I have seen the future of unemployment—and it is not pretty. At least not in the fictionalized world of Margaret Atwood, novelist and poet, who has now penned a new series of e-chapters called Positron.
The serialized novel—put online by Byliner and available as an e-book—begins with an extraordinary idea, the backstory of the book’s events. In a future world that looks a lot like the US (or Atwood’s native Canada), there are so few good jobs that people will agree to serve half their lives as prisoners, if this arrangement will deliver employment and a steady income. The closed community of Consilience offers this promise, but with a significant catch. Every other month, half the citizens within Consilience’s walls reside in remodeled suburban homes, replete with appliances, comfy couches, TVs, and fresh linens. Each has a “civilian” job, servicing the prison or the town’s residents directly. Meanwhile, half the population lives in Positron, the prison that was once the main employer in the town—as it is again. Then each month people switch places. Citizens become prisoners in jumpsuits, but very well-fed and well-cared for prisoners who also do jobs within the jail’s walls. The town is marketed to its residents with the clever tagline of “Cons + Resilience = Consilience.”
In the novel, Consilience is held out as a model, one that is being spread around a country that is increasingly riven by the dangers of un- or under-employment. Outside Consilience, lawlessness is widespread. Roving bands of youths terrorize average people and steal whatever isn’t nailed down. Life is uncertain, violence pervasive.

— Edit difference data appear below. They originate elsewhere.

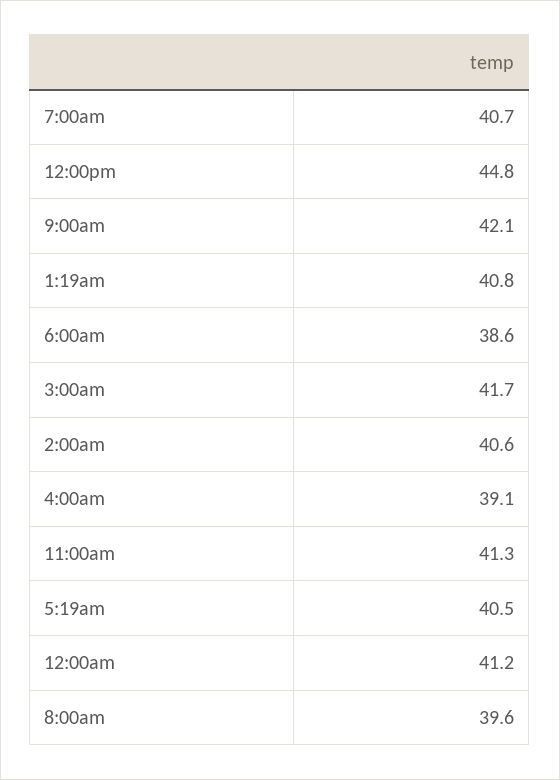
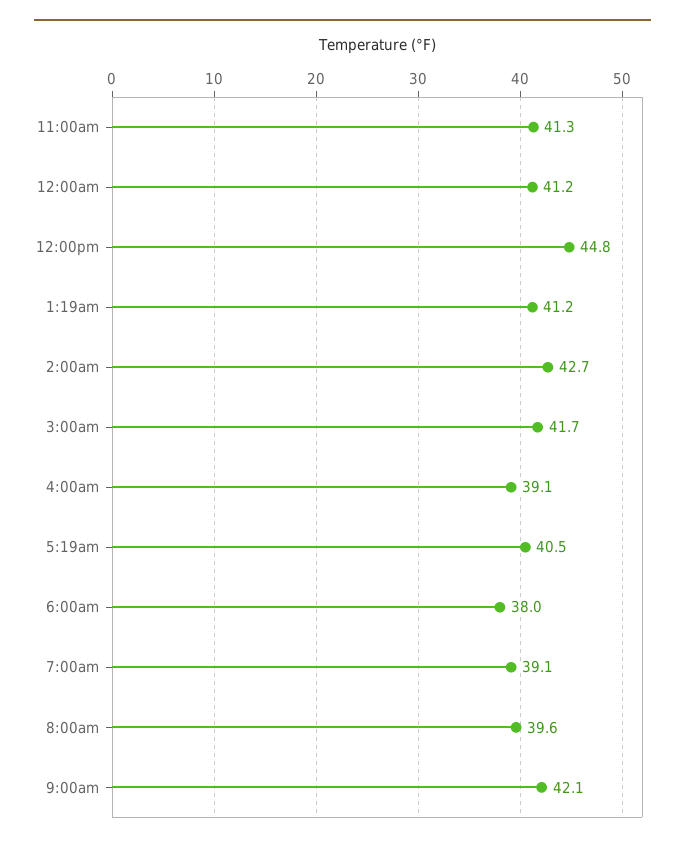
  {
-   "7:00am": 40.7,
+   "7:00am": 39.1,
    "12:00pm": 44.8,
    "9:00am": 42.1,
-   "1:19am": 40.8,
+   "1:19am": 41.2,
-   "6:00am": 38.6,
+   "6:00am": 38,
    "3:00am": 41.7,
-   "2:00am": 40.6,
+   "2:00am": 42.7,
    "4:00am": 39.1,
    "11:00am": 41.3,
    "5:19am": 40.5,
    "12:00am": 41.2,
    "8:00am": 39.6
  }

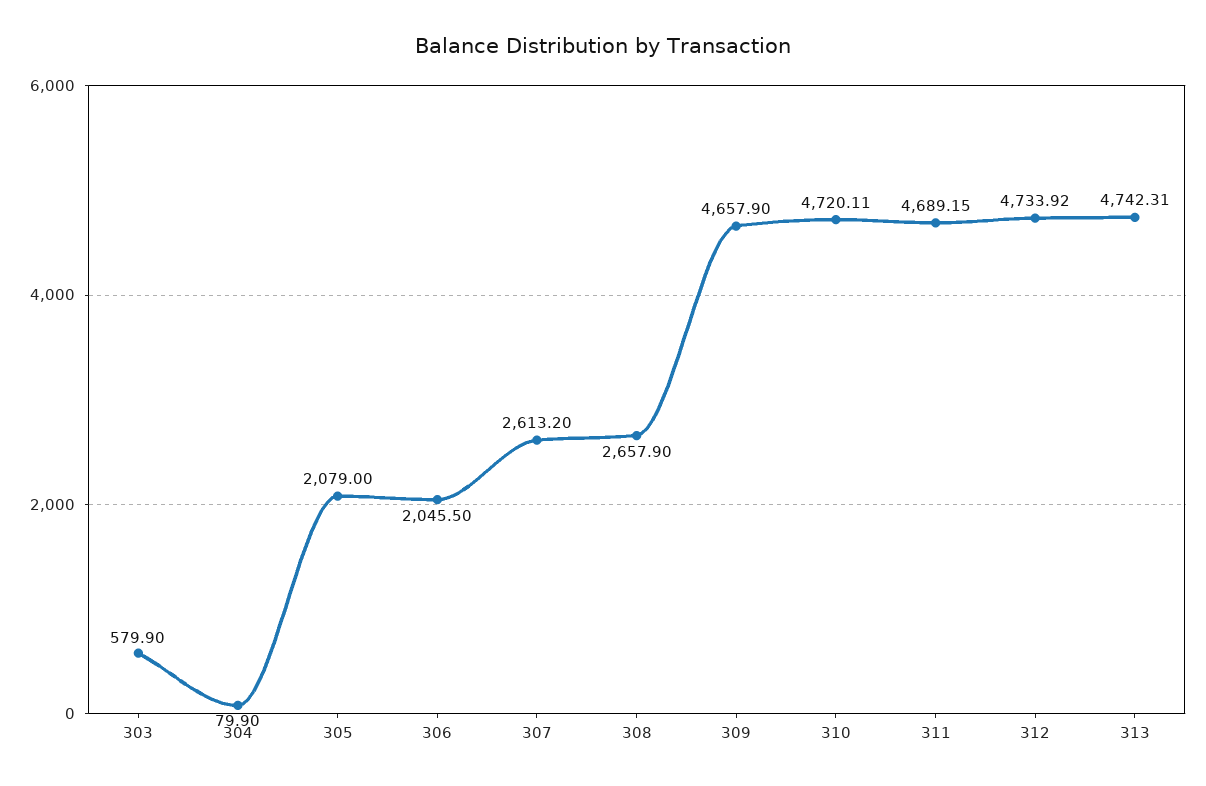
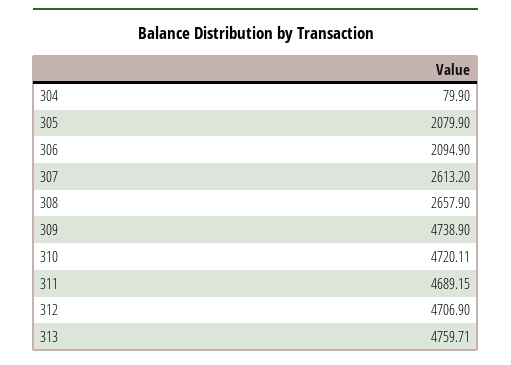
  {
-   "303": 579.9,
    "304": 79.9,
-   "305": 2079,
+   "305": 2079.9,
-   "306": 2045.5,
+   "306": 2094.9,
    "307": 2613.2,
    "308": 2657.9,
-   "309": 4657.9,
+   "309": 4738.9,
    "310": 4720.11,
    "311": 4689.15,
-   "312": 4733.92,
+   "312": 4706.9,
-   "313": 4742.31
+   "313": 4759.71
  }

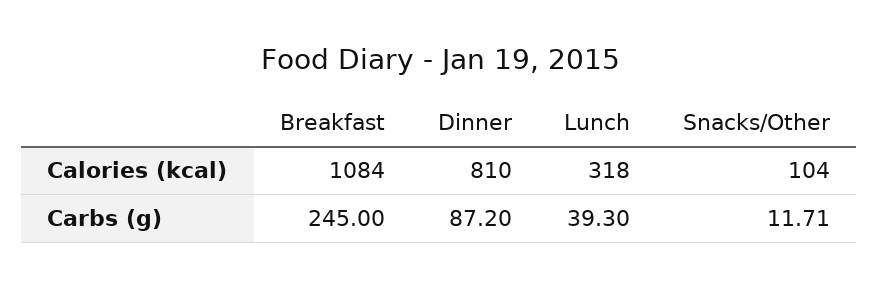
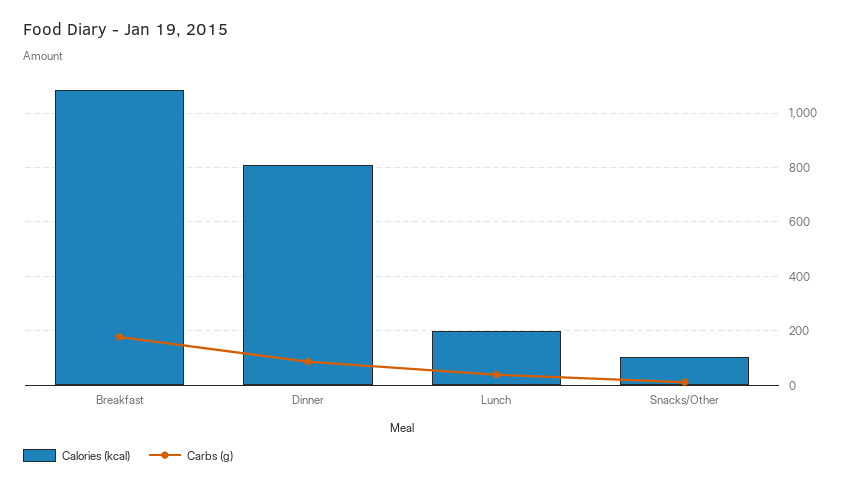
  {
    "Calories (kcal)": {
      "Breakfast": 1084,
      "Dinner": 810,
-     "Lunch": 318,
+     "Lunch": 200,
      "Snacks/Other": 104
    },
    "Carbs (g)": {
-     "Breakfast": 245,
+     "Breakfast": 175,
      "Dinner": 87.2,
      "Lunch": 39.3,
      "Snacks/Other": 11.71
    }
  }

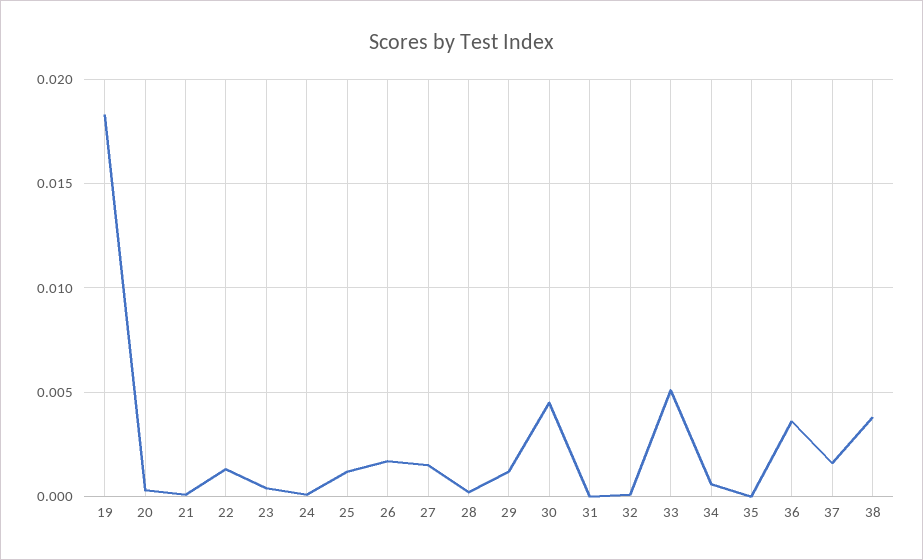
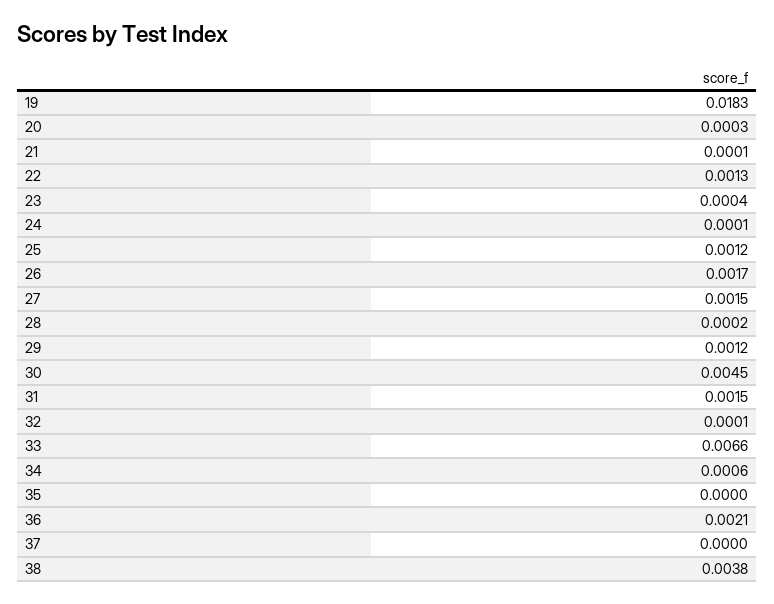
  {
    "19": 0.0183,
    "20": 0.0003,
    "21": 0.0001,
    "22": 0.0013,
    "23": 0.0004,
    "24": 0.0001,
    "25": 0.0012,
    "26": 0.0017,
    "27": 0.0015,
    "28": 0.0002,
    "29": 0.0012,
    "30": 0.0045,
-   "31": 0,
+   "31": 0.0015,
    "32": 0.0001,
-   "33": 0.005,
+   "33": 0.0066,
    "34": 0.0006,
    "35": 0,
-   "36": 0.0035,
+   "36": 0.0021,
-   "37": 0.0015,
+   "37": 0,
    "38": 0.0038
  }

The young couple at the center of the story has been unable to find real, permanent jobs (just temp positions, and then none at all). They can’t afford to get married or to have children without some other solution: that’s why they turn to Consilience and Positron. They are promised a life of full employment, work and shelter for the duration, and they jump at the chance.
Of course, what they don’t quite realize is that they’ve also signed their lives away to a system that controls them—utterly. Their movements are tracked and monitored by secret police, who hold the keys to life and death. They are manipulated by the forces running Consilience, by the business that hopes to turn the town into one big money-maker, even if that means selling prisoners’ body parts—or something equally sinister, but not necessarily clear as yet. Atwood has crafted some shocking situations for her trapped characters.
I’m hooked. I just hope this dystopic vision is not what we really eventually face in today’s world of perma-temps, job losses, and long-term un- and underemployment. Unemployment is relatively high in the US at 7.9 percent, and much worse elsewhere. The forces on our labor market have caused many jobs to go away, permanently, and jobs that are being created are not necessarily providing a living wage for Americans. Scholar Erin Hatton recently wrote in an opinion piece in the New York Times, “A quarter of jobs in America pay below the federal poverty line for a family of four ($23,050). Not only are many jobs low-wage, they are also temporary and insecure. Over the last three years, the temp industry added more jobs in the United States than any other…”
It’s becoming common knowledge that the structure of our economy has changed and will never be what it used to, in terms of employment figures and job stability.
One bright spot, looking back over Atwood’s brilliant prose: Though many of us may be “wage slaves,” we are luckily still a long way from turning ourselves into prisoners to “escape” unemployment.
Like other readers, I’m now eagerly awaiting the next installment in this serialized novel. (Atwood spoke with NPR about her decision to publish these chapters online here.)